Page-level text extractions

== Segment start ==

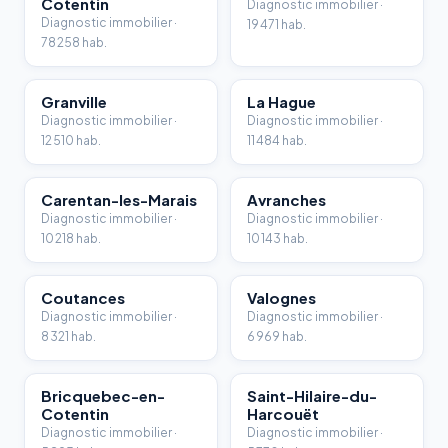
Cotentin
Diagnostic immobilier ·
Diagnostic immobilier ·
19 471 hab.
78 258 hab.
Granville
La Hague
Diagnostic immobilier ·
Diagnostic immobilier ·
12 510 hab.
11 484 hab.
Carentan-les-Marais
Avranches
Diagnostic immobilier ·
Diagnostic immobilier ·
10 218 hab.
10 143 hab.
Coutances
Valognes
Diagnostic immobilier ·
Diagnostic immobilier ·
8 321 hab.
6 969 hab.
Bricquebec-en-
Saint-Hilaire-du-
Cotentin
Harcouët
Diagnostic immobilier ·
Diagnostic immobilier ·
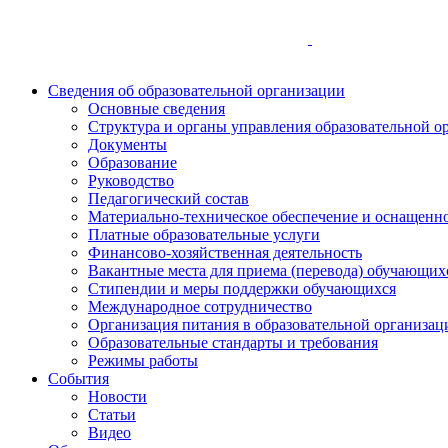
Сведения об образовательной организации
Основные сведения
Структура и органы управления образовательной о
Документы
Образование
Руководство
Педагогический состав
Материально-техническое обеспечение и оснащеннос
Платные образовательные услуги
Финансово-хозяйственная деятельность
Вакантные места для приема (перевода) обучающих
Стипендии и меры поддержки обучающихся
Международное сотрудничество
Организация питания в образовательной организац
Образовательные стандарты и требования
Режимы работы
События
Новости
Статьи
Видео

== Segment end ==

Reproduce every line of text from the records above, unchanged and in the same order. Leave out the pictures.

▶ Solution for this problem
Cotentin
Diagnostic immobilier ·
Diagnostic immobilier ·
19 471 hab.
78 258 hab.
Granville
La Hague
Diagnostic immobilier ·
Diagnostic immobilier ·
12 510 hab.
11 484 hab.
Carentan-les-Marais
Avranches
Diagnostic immobilier ·
Diagnostic immobilier ·
10 218 hab.
10 143 hab.
Coutances
Valognes
Diagnostic immobilier ·
Diagnostic immobilier ·
8 321 hab.
6 969 hab.
Bricquebec-en-
Saint-Hilaire-du-
Cotentin
Harcouët
Diagnostic immobilier ·
Diagnostic immobilier ·
Сведения об образовательной организации
Основные сведения
Структура и органы управления образовательной о
Документы
Образование
Руководство
Педагогический состав
Материально-техническое обеспечение и оснащеннос
Платные образовательные услуги
Финансово-хозяйственная деятельность
Вакантные места для приема (перевода) обучающих
Стипендии и меры поддержки обучающихся
Международное сотрудничество
Организация питания в образовательной организац
Образовательные стандарты и требования
Режимы работы
События
Новости
Статьи
Видео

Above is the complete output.